It would seem like we have a Japanese theme this month as we pick Rinko Kikuchi as our babe of the month. If you’ve seen Pacific Rim then you’ll have seen her in action and you’d agree that she’s one heck of a woman.
Rinko Kikuchi is the first Japanese actress to be nominated for an Academy Award in 50 years, for the 2006 movie Babel. She also starred in Guillermo del Toro’s science fiction action film Pacific Rim.
Kikuchi debuted in 1999 under her birth name, Yuriko Kikuchi, with the Kaneto Shindo–directed film Ikitai. Soon after, in 2001, she starred in the celebrated Kazuyoshi Komuri–directed film Sora no Ana, which was featured at several international film festivals, including the Rotterdam Film Festival. In 2004, she appeared in the much-commended Katsuhito Ishii–directed film Cha no Aji, which was selected for the Cannes Film Festival.

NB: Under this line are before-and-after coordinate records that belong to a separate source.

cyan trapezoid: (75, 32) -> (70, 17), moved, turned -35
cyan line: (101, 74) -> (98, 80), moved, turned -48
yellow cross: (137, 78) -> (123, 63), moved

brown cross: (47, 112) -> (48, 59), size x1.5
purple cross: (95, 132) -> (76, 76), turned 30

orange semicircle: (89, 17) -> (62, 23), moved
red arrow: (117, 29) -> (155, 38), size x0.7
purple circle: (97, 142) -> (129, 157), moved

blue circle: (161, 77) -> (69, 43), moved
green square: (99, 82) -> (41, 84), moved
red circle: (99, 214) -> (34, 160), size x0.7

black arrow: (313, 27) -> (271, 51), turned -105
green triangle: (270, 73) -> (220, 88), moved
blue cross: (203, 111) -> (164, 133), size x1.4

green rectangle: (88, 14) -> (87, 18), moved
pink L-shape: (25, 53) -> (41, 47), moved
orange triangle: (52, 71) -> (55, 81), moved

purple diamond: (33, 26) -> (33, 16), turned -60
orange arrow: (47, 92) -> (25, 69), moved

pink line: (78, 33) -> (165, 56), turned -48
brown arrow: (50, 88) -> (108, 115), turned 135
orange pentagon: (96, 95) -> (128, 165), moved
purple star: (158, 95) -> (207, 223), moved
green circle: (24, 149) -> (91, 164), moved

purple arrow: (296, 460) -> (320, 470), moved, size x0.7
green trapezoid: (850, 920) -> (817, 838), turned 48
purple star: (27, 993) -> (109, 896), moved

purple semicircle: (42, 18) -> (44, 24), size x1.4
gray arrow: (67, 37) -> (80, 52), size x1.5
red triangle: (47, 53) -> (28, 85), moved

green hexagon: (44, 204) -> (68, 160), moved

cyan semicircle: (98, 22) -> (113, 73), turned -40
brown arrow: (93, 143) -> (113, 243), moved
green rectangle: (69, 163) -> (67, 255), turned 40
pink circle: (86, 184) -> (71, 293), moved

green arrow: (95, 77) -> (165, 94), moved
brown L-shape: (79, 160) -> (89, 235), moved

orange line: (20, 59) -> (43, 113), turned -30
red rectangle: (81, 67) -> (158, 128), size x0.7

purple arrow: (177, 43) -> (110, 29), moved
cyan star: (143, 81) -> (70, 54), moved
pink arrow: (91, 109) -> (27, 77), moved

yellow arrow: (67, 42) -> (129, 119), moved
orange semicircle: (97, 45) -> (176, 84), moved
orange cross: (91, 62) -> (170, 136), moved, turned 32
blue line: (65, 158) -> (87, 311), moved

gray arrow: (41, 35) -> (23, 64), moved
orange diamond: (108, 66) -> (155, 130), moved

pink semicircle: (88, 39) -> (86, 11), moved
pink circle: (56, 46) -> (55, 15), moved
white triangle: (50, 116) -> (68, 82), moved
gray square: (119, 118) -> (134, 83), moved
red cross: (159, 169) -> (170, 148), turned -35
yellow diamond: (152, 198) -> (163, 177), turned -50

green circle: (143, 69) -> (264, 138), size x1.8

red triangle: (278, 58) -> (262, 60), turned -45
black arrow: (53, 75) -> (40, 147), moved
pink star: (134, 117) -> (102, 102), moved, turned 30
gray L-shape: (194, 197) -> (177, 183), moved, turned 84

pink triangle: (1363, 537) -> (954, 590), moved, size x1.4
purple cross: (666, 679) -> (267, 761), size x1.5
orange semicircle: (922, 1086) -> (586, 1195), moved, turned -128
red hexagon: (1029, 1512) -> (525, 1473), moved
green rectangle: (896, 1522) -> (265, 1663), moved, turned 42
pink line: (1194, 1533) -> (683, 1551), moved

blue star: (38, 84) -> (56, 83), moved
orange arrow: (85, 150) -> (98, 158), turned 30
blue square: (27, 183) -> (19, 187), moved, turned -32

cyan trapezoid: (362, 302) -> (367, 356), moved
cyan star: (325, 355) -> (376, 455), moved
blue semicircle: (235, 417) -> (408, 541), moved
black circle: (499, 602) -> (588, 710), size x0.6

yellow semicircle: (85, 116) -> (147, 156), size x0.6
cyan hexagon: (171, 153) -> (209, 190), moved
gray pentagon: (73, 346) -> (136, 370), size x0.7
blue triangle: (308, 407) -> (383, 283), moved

In 2006, she was cast by Japanese film producer Yoko Narahashi in the Alejandro González Iñárritu film Babel, where she played Chieko Wataya, a deaf-mute teenage girl, in a role for which she received international attention and was nominated for numerous awards, including the Academy Award for Best Supporting Actress.
She won several, such as the National Board of Review Award for Best Breakthrough Female Performance (tying with Jennifer Hudson) and the Gotham Award for Best Breakthrough. Kikuchi is also the fifth actress in Academy Award history to be nominated for an award for a role in which she does not speak a word. (The others were Jane Wyman, Patty Duke, Holly Hunter, and Samantha Morton.) Kikuchi has appeared in two Mamoru Oshii movies: 2008’s The Sky Crawlers and Assault Girls (2009).
She starred in Rian Johnson’s second film, 2009’s The Brothers Bloom, which was her first fully English-language feature. Though she plays a main character, she only speaks three words in the film; her character is said to only know three words of English.
I’m looking forward to seeing her in 47 Ronin which also stars Keanu Reeves. The film is the first English-language adaptation of the Chushingura legend, Japan’s most famous tale of samurai loyalty and revenge.